Quoted passage ::

▽

That is the better way of recovering these LP vapor streams - saves on overall compression power.

 
@georgeverghese
Can you explain more? By compression power you mean fuel gas or electricity consumption to run engine & motors?

The problem with having multiple compressors is the additional rental cost for operators that don't own compressors.
 
Atm tank vapors will not enter the VRU when its inlet pressure is > 0 psig.
When heater pressure is <50, your BPvalve is closed. VRU takes from tanks. Tanks at vacuum?
When heater pressure is >50, your BPvalve is some % open and, if tank outlet check valve fails, tanks are overpressured.

Apparently your atm tanks experience whatever heater pressure is at all times through oil line and become Overpressured. How do you keep heater pressure off your atm tanks? Missing a downstream pressure control valve in the oil line.

When VRU pressure is >4oz, VRU Inlet Pressure valve is closed. Tanks receive full heater pressure through oil line, or broken check valve. You should never assume check valves always maintain seal against reverse flow.

Tank relief valves are not to be used to as process valves.

--Einstein gave the same test to students every year. When asked why he would do something like that, "Because the answers had changed."
 
By compressing the additional volume of HT offgas at stage 1, this LP VRU compressor will have a larger duty.
If you are renting these compressors, then agreed, you may need to do some economics calcs to see which option is cheaper, with the cost of power to run compressors included in the calcs.
 
Whilst you show your tanks as 0psig, what actually are they designed to?

If it is "atmospheric" then you will not get any flow until the inlet pressure of the VRU falls below 0psig, I.e. negative pressure. The issue then is that you could easily implode the tanks. Or drag air into the tanks.

Your 50 psig is inside the heater. The pressure downstream the valve will be whatever the inlet to the VRU is plus frictional losses. This could be enough to prevent gas from the tanks flowing towards the VRU.

Q3, many options, but separate entries into the VRU are needed. Without knowing what your max tank pressure is, you can't really move forward.

Remember - More details = better answers
Also: If you get a response it's polite to respond to it.
 
Think API 650 tank design pressure is not suitable at all for VRU application. Go for API620 instead - much more operating room. You will be struggling to find operating pressure headroom with API 650 tanks.
 
Some 650 tanks are designed for a bit more than 1kPa. But you need to know what it is. But it won't be high and you need very large ducting usually.

Remember - More details = better answers
Also: If you get a response it's polite to respond to it.

△

Work instruction :: Write the next part of the forum discussion on recovering storage tank vapors with a vapor recovery unit, starting from the point at which it stops. The records bear no relation to the text.

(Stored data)
▽

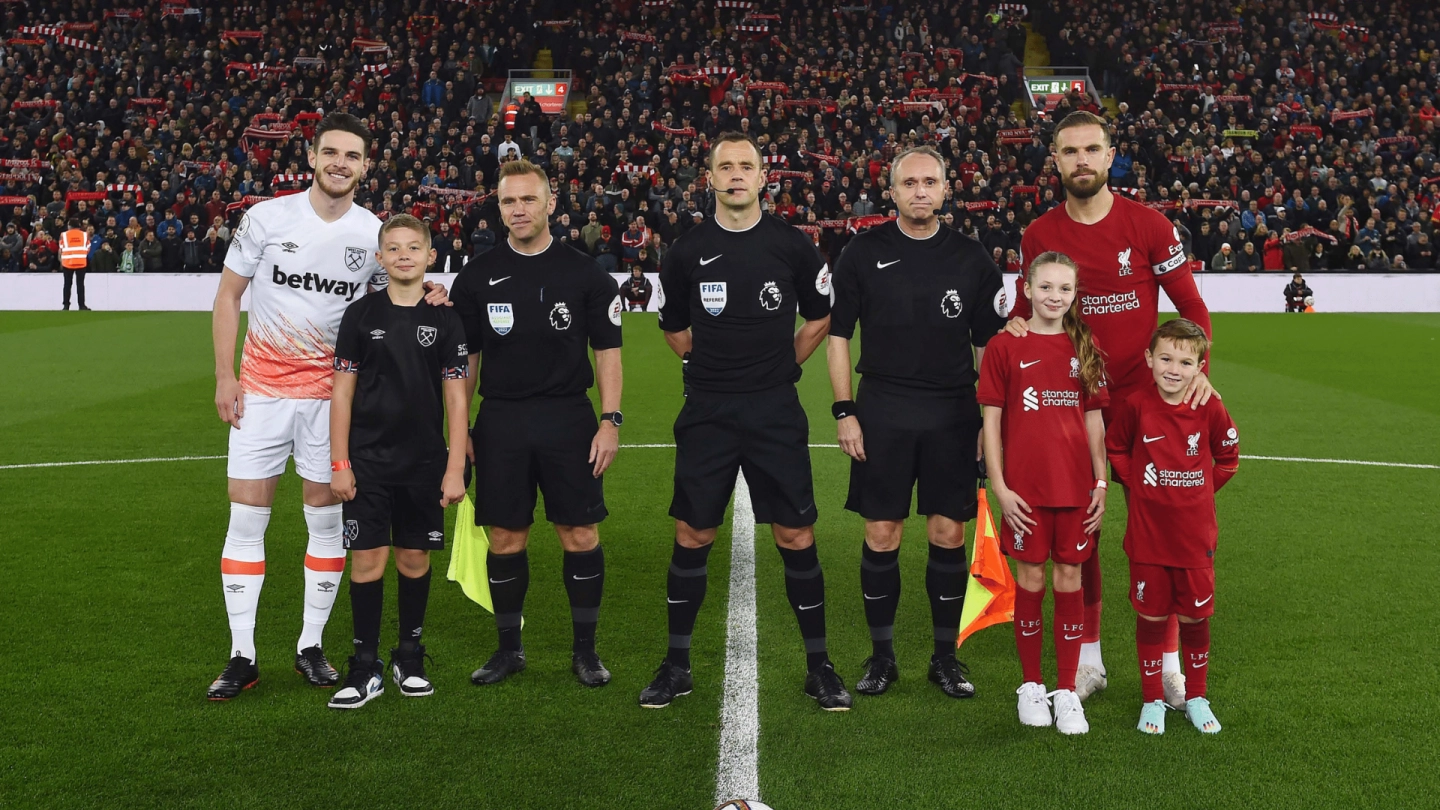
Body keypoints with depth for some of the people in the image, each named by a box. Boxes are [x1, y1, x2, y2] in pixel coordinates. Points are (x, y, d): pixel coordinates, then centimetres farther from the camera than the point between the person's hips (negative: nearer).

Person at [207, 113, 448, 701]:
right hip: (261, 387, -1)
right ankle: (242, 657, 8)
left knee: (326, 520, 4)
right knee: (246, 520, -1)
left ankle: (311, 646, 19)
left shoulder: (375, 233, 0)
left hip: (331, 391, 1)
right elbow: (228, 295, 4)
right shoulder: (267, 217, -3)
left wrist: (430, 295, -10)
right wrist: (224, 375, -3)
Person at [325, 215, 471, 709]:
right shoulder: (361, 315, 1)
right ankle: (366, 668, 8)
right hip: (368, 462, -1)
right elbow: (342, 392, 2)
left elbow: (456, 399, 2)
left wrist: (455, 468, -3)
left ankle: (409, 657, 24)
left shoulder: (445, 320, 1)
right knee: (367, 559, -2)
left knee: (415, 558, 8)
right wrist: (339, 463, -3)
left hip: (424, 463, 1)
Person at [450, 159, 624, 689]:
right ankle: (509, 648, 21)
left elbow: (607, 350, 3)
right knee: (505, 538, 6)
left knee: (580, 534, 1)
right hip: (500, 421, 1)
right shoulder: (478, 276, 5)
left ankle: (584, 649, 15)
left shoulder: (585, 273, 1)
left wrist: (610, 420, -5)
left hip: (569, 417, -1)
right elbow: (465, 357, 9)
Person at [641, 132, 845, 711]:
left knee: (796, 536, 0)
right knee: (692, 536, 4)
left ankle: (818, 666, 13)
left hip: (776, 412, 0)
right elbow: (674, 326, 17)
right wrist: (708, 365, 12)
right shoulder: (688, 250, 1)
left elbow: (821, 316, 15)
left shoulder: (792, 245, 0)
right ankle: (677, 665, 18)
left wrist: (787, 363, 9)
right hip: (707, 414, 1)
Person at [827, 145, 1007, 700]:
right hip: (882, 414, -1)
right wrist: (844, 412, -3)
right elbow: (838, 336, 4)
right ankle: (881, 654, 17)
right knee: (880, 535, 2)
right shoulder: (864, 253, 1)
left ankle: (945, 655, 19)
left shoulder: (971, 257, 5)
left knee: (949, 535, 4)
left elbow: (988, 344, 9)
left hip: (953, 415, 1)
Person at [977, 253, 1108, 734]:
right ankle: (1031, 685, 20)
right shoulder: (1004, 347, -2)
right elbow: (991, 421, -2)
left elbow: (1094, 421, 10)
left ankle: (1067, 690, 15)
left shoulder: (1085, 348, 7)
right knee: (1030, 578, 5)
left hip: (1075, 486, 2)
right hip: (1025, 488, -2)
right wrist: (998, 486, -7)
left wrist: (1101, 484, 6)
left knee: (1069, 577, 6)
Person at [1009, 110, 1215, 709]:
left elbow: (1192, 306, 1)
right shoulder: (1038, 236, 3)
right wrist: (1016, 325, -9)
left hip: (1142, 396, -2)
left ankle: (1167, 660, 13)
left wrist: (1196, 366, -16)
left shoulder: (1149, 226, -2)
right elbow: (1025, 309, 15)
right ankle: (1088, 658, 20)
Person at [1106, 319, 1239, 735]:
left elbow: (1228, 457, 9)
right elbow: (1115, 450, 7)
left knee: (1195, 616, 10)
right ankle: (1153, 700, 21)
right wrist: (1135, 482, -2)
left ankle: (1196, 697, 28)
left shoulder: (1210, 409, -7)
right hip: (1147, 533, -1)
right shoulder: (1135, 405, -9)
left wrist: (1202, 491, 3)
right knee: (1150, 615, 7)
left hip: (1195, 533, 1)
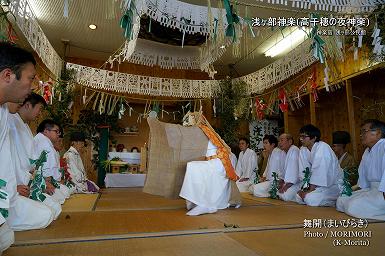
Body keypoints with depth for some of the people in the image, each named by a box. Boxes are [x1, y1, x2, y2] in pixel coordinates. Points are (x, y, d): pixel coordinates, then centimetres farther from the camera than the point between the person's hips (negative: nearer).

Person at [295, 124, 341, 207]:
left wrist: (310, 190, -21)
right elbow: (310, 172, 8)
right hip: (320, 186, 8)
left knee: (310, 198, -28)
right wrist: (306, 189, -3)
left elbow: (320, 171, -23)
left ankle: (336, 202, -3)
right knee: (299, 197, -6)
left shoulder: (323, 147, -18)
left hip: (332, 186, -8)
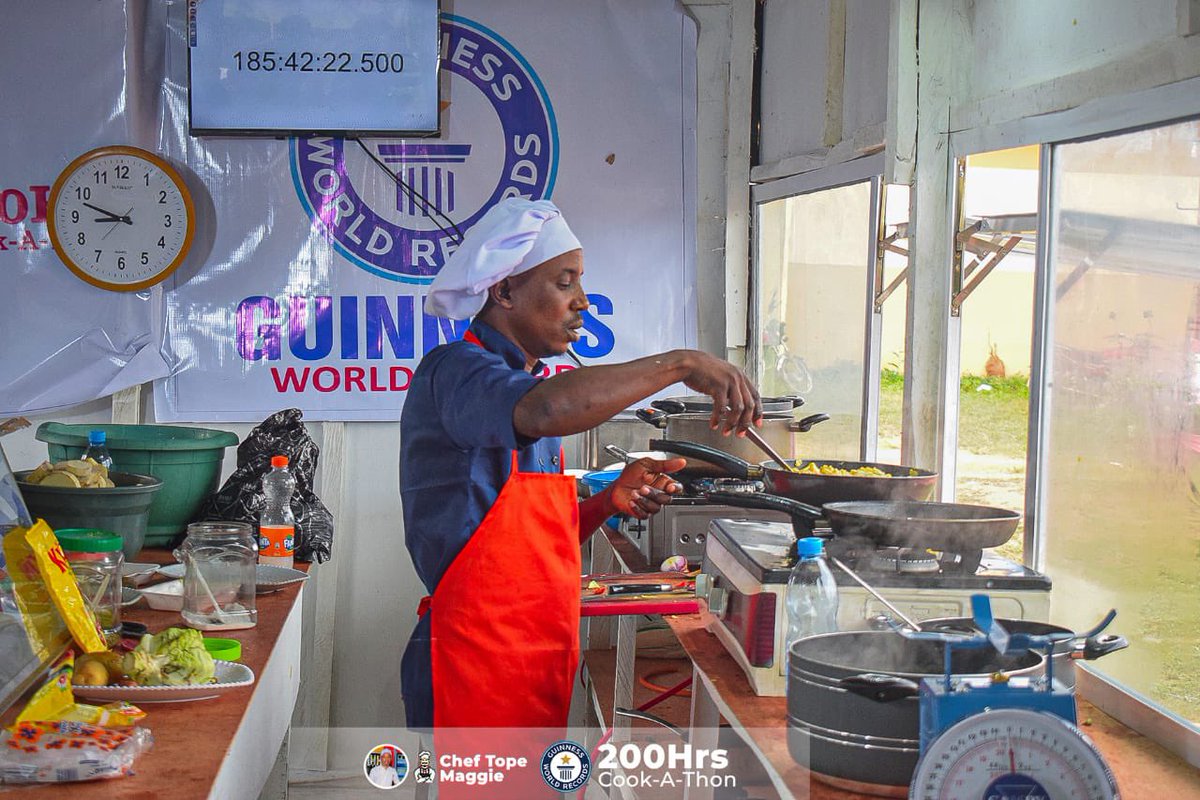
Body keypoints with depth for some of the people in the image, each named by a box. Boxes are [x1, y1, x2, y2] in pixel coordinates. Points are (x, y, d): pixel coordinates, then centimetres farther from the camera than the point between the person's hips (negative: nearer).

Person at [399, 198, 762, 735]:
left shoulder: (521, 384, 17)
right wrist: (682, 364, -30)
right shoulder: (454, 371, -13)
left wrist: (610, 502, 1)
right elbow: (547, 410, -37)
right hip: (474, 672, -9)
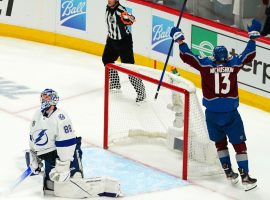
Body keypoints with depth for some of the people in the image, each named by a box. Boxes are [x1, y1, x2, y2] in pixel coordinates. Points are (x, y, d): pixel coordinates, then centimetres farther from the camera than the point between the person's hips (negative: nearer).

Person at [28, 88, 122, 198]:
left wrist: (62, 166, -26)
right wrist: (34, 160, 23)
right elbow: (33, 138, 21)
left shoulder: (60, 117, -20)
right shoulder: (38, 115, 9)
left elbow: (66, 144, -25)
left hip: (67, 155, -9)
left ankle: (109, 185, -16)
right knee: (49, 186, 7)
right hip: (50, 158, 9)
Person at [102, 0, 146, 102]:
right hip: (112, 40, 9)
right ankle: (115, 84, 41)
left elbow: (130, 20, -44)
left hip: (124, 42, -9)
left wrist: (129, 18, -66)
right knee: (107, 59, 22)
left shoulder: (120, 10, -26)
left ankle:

△

Result ::
@all
The tanks are probably API650 tanks rated at 2.5 psig. The upstream operators usually try to maintain 16oz or below pressure on atm tanks. Thief hatches are usually set at 10~14 oz, and PRVs slightly lower than thief hatch. I understand that there isn't much operating margin to ensure substantial pressure differential among vent, flare or VRU suction, but this is usually what we get (for this reason I've heard that some big operators are trying to use 3 psig, instead of 16 oz, tanks to completely remove venting events).

Blanketing gas or vacuum safety valves usually trigger 0.4~4oz to prevent implosion.

@1503-44

"Apparently your atm tanks experience whatever heater pressure is at all times through oil line and become Overpressured. How do you keep heater pressure off your atm tanks? Missing a downstream pressure control valve in the oil line."
-> By control valve, are you suggesting installing a pressure reducing regulator in the oil line to the tank? There's usually no pressure regulator on the liquid line, the only control valve on the liquid line dumping to the tanks are usually liquid dump valves. It's usually connected to some float operated switch that fully open valves to "dump" (or it can be more fine-controlled with advanced control device, such as % open). Neither I and my colleague (he has much more experience than me) have seen pressure regulators on the liquid side.

@LittleInch
"separate entries into the VRU are needed"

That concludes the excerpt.